The report from the International Labour Organization and UNICEF found that a welfare safety net exists for just 35 per cent of children overall but drops from 87 per cent in Europe to 66 per cent in the Americas, 28 per cent in Asia and just 16 per cent in Africa.
The report shows that at the same time, one in five children globally – 385 million – live in “extreme” poverty (defined as less than $US1.90 a day) while almost half the world’s children – 689 million – live in “moderate” poverty (defined as under $3.10 a day).
The report calls for a rapid expansion of child and family benefits with the aim of achieving universal social protection for children and notes that while a number of developing countries have achieved or nearly achieved universal coverage – including Argentina, Brazil, Chile, Mongolia and South Africa, in many other countries social protection programs for children struggle with “limited coverage, inadequate benefit levels, fragmentation and weak institutionalisation”.

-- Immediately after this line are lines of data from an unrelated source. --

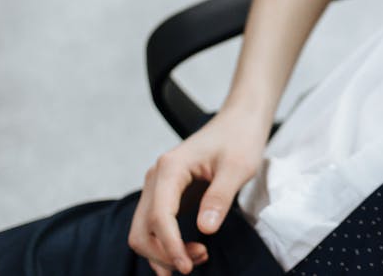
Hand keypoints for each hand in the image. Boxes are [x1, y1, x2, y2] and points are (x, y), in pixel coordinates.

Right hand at [127, 106, 269, 274]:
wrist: (239, 121)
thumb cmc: (240, 138)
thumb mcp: (238, 167)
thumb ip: (220, 197)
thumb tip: (205, 229)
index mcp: (170, 168)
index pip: (159, 217)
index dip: (170, 246)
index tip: (187, 265)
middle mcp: (156, 178)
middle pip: (142, 230)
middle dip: (163, 254)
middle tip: (195, 263)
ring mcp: (158, 187)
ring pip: (144, 231)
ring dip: (163, 252)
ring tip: (198, 257)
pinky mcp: (166, 195)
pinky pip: (156, 226)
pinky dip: (166, 244)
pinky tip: (190, 250)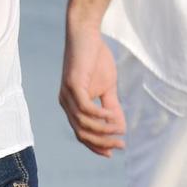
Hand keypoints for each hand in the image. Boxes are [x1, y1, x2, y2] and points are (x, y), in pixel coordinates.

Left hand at [59, 20, 126, 155]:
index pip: (81, 133)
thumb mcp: (107, 88)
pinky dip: (100, 115)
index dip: (96, 146)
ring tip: (120, 130)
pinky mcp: (72, 85)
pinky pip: (85, 108)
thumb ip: (112, 108)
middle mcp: (65, 103)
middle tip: (121, 144)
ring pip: (83, 123)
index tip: (113, 152)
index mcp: (72, 105)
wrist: (87, 34)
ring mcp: (67, 94)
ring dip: (103, 130)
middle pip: (81, 133)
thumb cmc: (96, 59)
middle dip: (101, 142)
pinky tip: (112, 115)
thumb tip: (121, 128)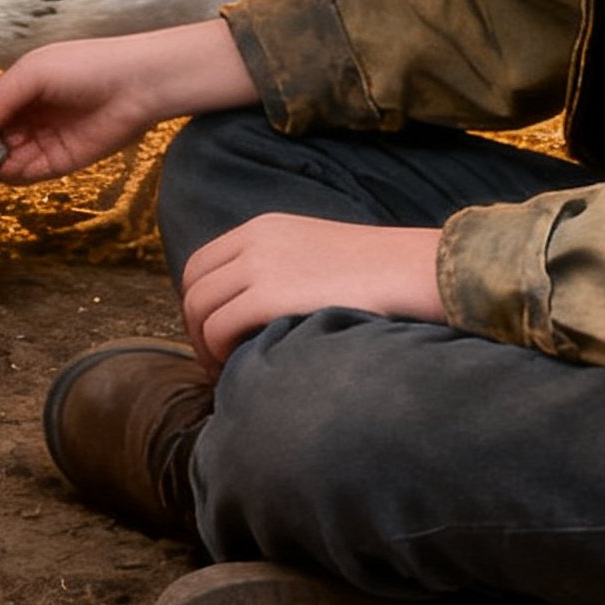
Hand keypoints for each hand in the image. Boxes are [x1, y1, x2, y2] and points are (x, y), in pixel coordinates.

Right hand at [0, 21, 254, 185]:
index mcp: (21, 87)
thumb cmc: (83, 67)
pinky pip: (30, 173)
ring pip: (9, 158)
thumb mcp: (30, 74)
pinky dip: (15, 175)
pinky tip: (6, 170)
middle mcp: (30, 114)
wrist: (137, 86)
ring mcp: (45, 139)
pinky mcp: (62, 162)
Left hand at [179, 214, 452, 372]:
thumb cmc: (378, 275)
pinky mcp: (267, 294)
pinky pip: (217, 328)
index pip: (202, 265)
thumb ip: (282, 270)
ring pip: (199, 310)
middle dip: (195, 329)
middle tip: (215, 364)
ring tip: (227, 375)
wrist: (411, 270)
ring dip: (204, 348)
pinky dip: (218, 355)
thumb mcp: (316, 255)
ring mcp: (258, 265)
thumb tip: (260, 311)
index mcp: (262, 228)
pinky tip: (239, 372)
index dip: (200, 304)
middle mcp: (253, 240)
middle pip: (193, 287)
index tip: (214, 338)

Isabel Ortiz, director of social protection for the ILO, said child poverty could be “reduced overnight with adequate social protection”.
“To improve the lives of all children is an issue of priorities and political will: even the poorest countries have fiscal space to extend social protection floors.”
Alexandra Yuster, UNICEF’s associate director and chief of social policy, said poverty “hits children the hardest, since its consequences can last a lifetime”.
“The poor nutrition and lost years of education that often result are tragic both for the individual and for his or her community and society. Countries need to put children first and reach every child with social protection to end poverty for good.”